Records to process:
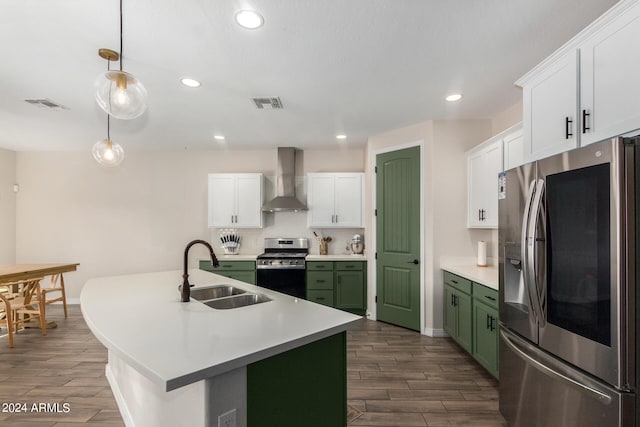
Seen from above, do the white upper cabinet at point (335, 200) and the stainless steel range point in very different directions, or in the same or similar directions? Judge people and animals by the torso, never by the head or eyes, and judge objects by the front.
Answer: same or similar directions

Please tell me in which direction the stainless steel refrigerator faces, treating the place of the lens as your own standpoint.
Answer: facing the viewer and to the left of the viewer

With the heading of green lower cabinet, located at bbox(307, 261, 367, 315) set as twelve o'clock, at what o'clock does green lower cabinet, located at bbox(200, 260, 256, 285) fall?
green lower cabinet, located at bbox(200, 260, 256, 285) is roughly at 3 o'clock from green lower cabinet, located at bbox(307, 261, 367, 315).

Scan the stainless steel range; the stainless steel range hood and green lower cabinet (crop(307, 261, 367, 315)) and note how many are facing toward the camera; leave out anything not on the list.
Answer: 3

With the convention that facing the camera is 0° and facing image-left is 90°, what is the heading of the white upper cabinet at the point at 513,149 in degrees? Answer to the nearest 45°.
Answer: approximately 45°

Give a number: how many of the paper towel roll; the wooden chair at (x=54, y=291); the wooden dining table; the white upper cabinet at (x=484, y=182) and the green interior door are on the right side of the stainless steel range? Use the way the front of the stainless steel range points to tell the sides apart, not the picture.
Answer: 2

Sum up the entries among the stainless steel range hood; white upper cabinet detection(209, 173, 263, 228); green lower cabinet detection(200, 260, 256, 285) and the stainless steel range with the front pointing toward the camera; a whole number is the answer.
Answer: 4

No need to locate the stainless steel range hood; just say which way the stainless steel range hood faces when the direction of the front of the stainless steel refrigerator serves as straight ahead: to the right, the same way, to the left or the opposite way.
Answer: to the left

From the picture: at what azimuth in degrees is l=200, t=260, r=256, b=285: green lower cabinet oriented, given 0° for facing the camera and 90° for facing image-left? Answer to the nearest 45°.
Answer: approximately 0°

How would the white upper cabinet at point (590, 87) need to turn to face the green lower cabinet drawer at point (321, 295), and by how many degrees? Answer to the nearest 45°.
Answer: approximately 90° to its right

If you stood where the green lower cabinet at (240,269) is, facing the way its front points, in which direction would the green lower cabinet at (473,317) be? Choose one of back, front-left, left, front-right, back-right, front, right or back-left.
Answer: front-left

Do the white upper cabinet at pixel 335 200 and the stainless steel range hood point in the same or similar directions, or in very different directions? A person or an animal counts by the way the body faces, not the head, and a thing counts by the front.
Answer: same or similar directions

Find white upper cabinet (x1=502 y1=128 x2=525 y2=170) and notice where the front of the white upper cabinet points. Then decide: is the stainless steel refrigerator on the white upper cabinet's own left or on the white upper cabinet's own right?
on the white upper cabinet's own left

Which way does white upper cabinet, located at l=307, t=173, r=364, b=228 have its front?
toward the camera

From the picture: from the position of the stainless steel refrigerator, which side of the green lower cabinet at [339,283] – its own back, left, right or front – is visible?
front

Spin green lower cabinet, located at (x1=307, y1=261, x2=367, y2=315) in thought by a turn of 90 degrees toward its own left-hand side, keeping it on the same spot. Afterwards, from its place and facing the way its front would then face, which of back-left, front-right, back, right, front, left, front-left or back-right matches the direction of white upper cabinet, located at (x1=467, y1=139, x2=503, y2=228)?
front-right

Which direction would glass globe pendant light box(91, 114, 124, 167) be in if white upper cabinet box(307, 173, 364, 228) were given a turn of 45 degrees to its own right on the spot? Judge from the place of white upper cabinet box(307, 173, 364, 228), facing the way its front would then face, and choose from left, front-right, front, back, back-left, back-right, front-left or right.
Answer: front
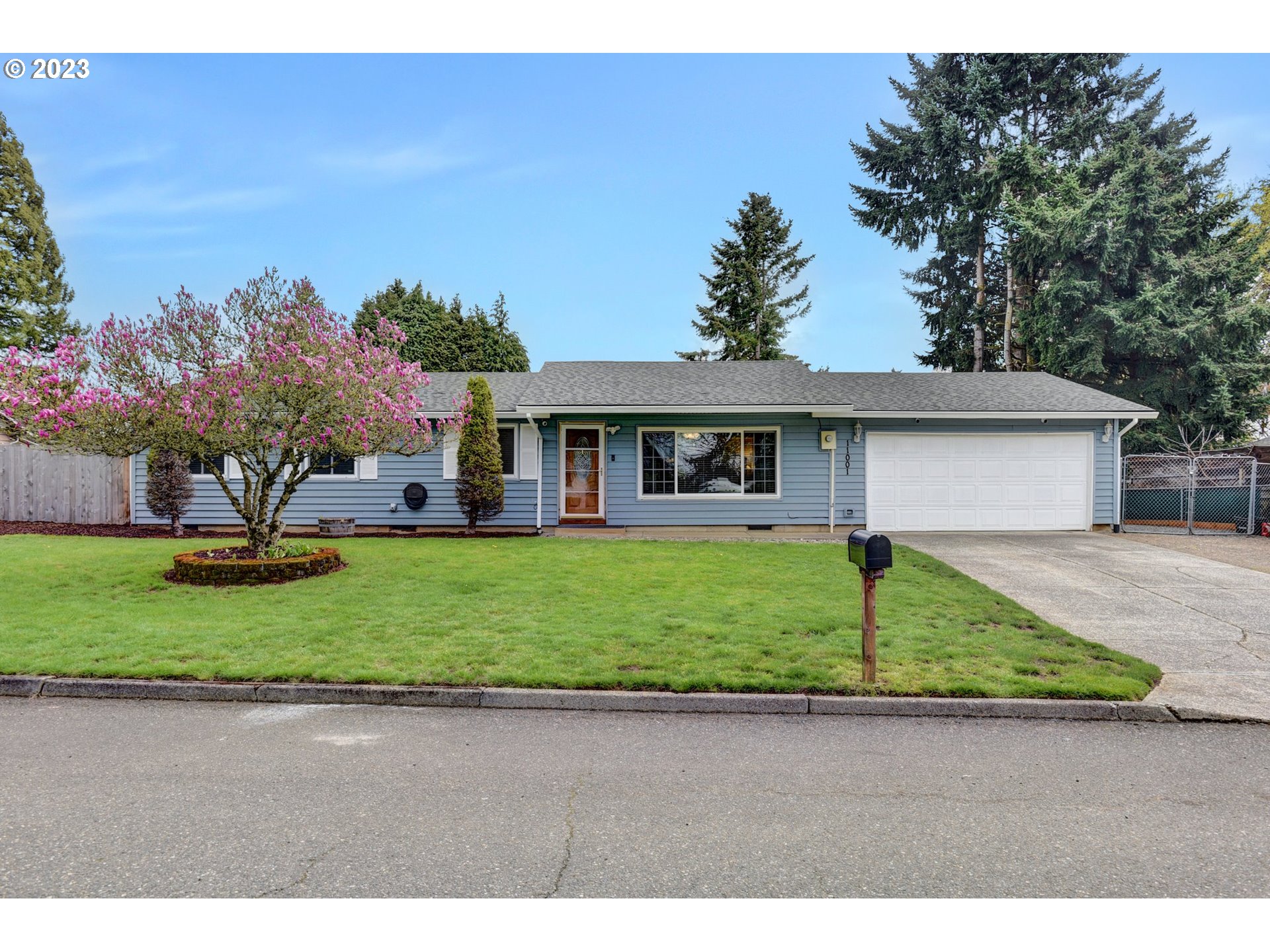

Exercise prompt:
Could you put the listing above into a numbered list, with the blank lines and the pictures left out?

Solution for this exercise:
1. Seen from above, do the white upper cabinet at point (335, 200) and the stainless steel range point in very different directions, or in the same or similar directions? Judge people and animals by the torso, never by the head or eyes, and judge objects by the front.
2. Answer: same or similar directions
3. Please tell me in which direction the stainless steel refrigerator faces, treating the place of the lens as your own standpoint.
4. Answer: facing the viewer and to the left of the viewer
5. With the heading of green lower cabinet, located at bbox(307, 261, 367, 315) set as twelve o'clock, at what o'clock does green lower cabinet, located at bbox(200, 260, 256, 285) fall?
6. green lower cabinet, located at bbox(200, 260, 256, 285) is roughly at 3 o'clock from green lower cabinet, located at bbox(307, 261, 367, 315).
7. Scan the stainless steel range; the stainless steel range hood and green lower cabinet (crop(307, 261, 367, 315)) and note how many are facing toward the camera; leave out anything not on the list.
8. Answer: 3
9. With the convention that facing the camera is 0° and facing image-left is 90°, what is the heading of the white upper cabinet at the point at 513,149 in degrees? Answer to the nearest 45°.
10. Answer: approximately 45°
11. Give a number: how many of the paper towel roll; the wooden chair at (x=54, y=291); the wooden dining table; the white upper cabinet at (x=484, y=182) and the green interior door are on the right side of the stainless steel range? Use the way the front of the stainless steel range points to tell the sides apart, not the picture.
12. Answer: 2
13. Sum up the entries among the stainless steel range hood; white upper cabinet detection(209, 173, 263, 228); green lower cabinet detection(200, 260, 256, 285) and the stainless steel range with the front pointing toward the camera; a whole number is the answer.
14. Answer: 4
15. No need to locate the stainless steel range hood; just say which way the stainless steel range hood faces when the direction of the front of the stainless steel refrigerator serves as straight ahead: to the right, the same way, to the left or the opposite way.
16. Answer: to the left
17. From the picture: at what azimuth in degrees is l=200, t=260, r=256, b=285: green lower cabinet oriented, given 0° for facing the camera and 90° for facing image-left? Answer to the nearest 45°.
18. Answer: approximately 0°
19. How would the white upper cabinet at point (590, 87) need to turn to face the green lower cabinet drawer at point (321, 295), and by how many degrees? Answer to the nearest 45°.
20. Answer: approximately 90° to its right
21. If you stood where the green lower cabinet at (240,269) is, facing the way its front points, in which direction would the green lower cabinet at (473,317) be? Choose one of back, front-left, left, front-right, back-right, front, right or back-left.
22. Answer: front-left
23. Do the white upper cabinet at pixel 335 200 and the stainless steel range hood point in the same or similar directions, or in very different directions? A person or an animal counts by the way the body faces, not the head, and a thing counts by the front.
24. Answer: same or similar directions
25. Find white upper cabinet (x1=502 y1=128 x2=525 y2=170) and notice where the front of the white upper cabinet points. Then decide: is the stainless steel refrigerator on the white upper cabinet's own left or on the white upper cabinet's own right?
26. on the white upper cabinet's own left
27. Which way does white upper cabinet, located at l=307, t=173, r=364, b=228 have its front?
28. toward the camera
29. From the picture: from the position of the stainless steel refrigerator, which side of the green lower cabinet at [339,283] – its own back, left, right or front – is visible?
30. front
31. Spin green lower cabinet, located at (x1=307, y1=261, x2=367, y2=315) in thought by a turn of 90 degrees toward its own left-hand side, keeping it on the same spot. Afterwards, from its place and facing the way its front would then face, which of back-left, front-right, back, right, front, left, front-left or back-right matches the direction of white upper cabinet, located at (x1=467, y1=139, x2=503, y2=228)?
32. front-right
33. Which direction would glass globe pendant light box(91, 114, 124, 167) be in if white upper cabinet box(307, 173, 364, 228) were given a turn of 45 degrees to its own right on the spot? Judge from the place of white upper cabinet box(307, 173, 364, 228), facing the way its front would then face, and choose from left, front-right, front, back, back-left, back-right, front-left or right.
34. Answer: front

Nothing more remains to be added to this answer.